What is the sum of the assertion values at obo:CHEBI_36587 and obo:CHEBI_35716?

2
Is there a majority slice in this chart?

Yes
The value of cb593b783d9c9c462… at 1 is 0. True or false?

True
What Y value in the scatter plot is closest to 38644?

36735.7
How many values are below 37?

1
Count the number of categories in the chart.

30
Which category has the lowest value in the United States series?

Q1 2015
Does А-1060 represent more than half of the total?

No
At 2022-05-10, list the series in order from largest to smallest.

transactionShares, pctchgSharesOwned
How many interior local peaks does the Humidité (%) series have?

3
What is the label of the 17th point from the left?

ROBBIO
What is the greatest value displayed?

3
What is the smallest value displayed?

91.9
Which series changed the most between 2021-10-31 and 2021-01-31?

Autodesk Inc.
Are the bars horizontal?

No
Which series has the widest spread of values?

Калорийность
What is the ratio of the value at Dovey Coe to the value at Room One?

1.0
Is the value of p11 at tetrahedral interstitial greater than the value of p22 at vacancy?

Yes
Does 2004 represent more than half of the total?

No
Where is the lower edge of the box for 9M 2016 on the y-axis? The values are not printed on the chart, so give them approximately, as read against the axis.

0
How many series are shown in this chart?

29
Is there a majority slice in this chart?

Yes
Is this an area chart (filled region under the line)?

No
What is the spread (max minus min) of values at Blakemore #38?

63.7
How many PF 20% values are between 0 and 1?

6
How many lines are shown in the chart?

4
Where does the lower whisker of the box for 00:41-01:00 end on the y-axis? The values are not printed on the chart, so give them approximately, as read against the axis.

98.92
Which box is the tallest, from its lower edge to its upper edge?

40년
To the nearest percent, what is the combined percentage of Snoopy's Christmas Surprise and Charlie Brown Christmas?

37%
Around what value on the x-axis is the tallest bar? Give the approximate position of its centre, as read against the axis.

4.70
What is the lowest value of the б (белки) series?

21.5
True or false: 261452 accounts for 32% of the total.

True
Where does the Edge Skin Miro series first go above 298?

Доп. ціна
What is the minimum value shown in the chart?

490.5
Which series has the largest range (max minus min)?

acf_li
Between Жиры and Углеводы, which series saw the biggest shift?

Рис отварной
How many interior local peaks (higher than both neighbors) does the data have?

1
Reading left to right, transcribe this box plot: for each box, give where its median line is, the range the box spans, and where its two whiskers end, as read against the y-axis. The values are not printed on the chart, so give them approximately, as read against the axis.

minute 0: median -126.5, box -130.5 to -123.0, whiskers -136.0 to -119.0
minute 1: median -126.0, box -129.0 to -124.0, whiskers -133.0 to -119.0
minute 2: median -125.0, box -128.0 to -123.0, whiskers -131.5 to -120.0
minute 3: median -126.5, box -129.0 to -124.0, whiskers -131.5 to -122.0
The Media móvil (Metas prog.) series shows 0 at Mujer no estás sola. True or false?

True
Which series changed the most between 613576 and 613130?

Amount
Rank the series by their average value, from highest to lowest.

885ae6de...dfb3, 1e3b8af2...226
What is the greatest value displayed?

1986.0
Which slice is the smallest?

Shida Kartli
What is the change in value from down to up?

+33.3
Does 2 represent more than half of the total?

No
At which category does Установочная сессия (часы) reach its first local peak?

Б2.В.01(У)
•••
| Job item |
Output the lines of the listing between the line holding "Autodesk Inc." and the line holding "Does 2004 represent", inclusive, as a numbered list with blank lines omitted.

| Answer for the task |
1. Autodesk Inc.
2. Are the bars horizontal?
3. No
4. Which series has the widest spread of values?
5. Калорийность
6. What is the ratio of the value at Dovey Coe to the value at Room One?
7. 1.0
8. Is the value of p11 at tetrahedral interstitial greater than the value of p22 at vacancy?
9. Yes
10. Does 2004 represent more than half of the total?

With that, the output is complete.